▸ Source extract:
#####
An interesting connection.
The four-minute film opens to a first-person perspective of a waking student.
This brings up an interesting question of creative submissions or fictionalized accounts. How might they be coded when it comes to searching the database? Because they do represent some/all of the aspects of lived lives, but they are created like a movie or book with another purpose/audience perhaps altogether.
Neither does he mention whether Dixon’s death resulted from COVID-19, though it is certainly implied
What kinds of things are being done to contextualize the submissions for those who access this photo? His death from COVID seems like an assumption now based upon the incomplete information given in the submission, so I can't help wonder what someone 100 years from now would make of the image. How would his death be different in COVID versus not in COVID?
fifteen contributors submitted items after these messages were sent.
Yikes...what was done to mitigate this...another outreach?
This outreach effort was less successful than we had hoped
I wonder why this might be. Is it an access issue inherent in assumptions that everyone knows how to do the things that students do and digitally submit info.
70% of the contributions have come from students, and the large majority related to a class assignment
same question as above
Twenty-two students made contributions. Twenty-three members
45 of 137 seems like a significant skewing of data. How did you account for this?
137 donors
That seems small. As a current Umich student, I don't recall seeing a call for this information, but maybe I missed it in the myriad of emails sent at one point. Are there ongoing requests for contributions?
#####
▸ Data under study:
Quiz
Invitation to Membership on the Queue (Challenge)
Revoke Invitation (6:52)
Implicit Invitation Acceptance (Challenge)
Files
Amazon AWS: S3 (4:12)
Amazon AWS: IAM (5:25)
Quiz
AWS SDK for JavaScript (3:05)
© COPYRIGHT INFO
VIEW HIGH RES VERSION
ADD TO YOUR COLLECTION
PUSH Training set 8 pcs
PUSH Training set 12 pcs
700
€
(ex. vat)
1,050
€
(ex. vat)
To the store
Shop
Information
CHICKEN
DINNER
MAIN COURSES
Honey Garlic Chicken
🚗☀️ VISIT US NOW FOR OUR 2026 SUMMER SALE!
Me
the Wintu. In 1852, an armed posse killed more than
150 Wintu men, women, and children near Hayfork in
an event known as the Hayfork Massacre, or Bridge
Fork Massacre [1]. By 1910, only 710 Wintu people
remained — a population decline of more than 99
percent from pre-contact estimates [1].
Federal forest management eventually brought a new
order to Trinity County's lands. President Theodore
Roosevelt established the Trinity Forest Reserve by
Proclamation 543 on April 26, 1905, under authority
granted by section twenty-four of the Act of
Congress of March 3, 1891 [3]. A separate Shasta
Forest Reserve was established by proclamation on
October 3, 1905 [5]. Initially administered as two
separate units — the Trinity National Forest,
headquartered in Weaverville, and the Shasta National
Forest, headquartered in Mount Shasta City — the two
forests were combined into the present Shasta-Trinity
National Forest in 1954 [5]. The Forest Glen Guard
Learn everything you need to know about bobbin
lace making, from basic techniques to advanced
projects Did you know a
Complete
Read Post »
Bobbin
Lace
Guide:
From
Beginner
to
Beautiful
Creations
#####
▸ List of tasks:
**a.** Answer these from the annotations:
(i) How long is the film?
(ii) What share of the contributions came from students?
(iii) How many contributors submitted items after the messages were sent?
**b.** Revise the annotations from "fifteen contributors submitted" to "account for this?", putting "course project" in place of "class assignment".

▸ Task-by-task solutions:
**a.**
(i) Four minutes.
(ii) 70%.
(iii) Fifteen.

**b.**
fifteen contributors submitted items after these messages were sent.
Yikes...what was done to mitigate this...another outreach?
This outreach effort was less successful than we had hoped
I wonder why this might be. Is it an access issue inherent in assumptions that everyone knows how to do the things that students do and digitally submit info.
70% of the contributions have come from students, and the large majority related to a course project
same question as above
Twenty-two students made contributions. Twenty-three members
45 of 137 seems like a significant skewing of data. How did you account for this?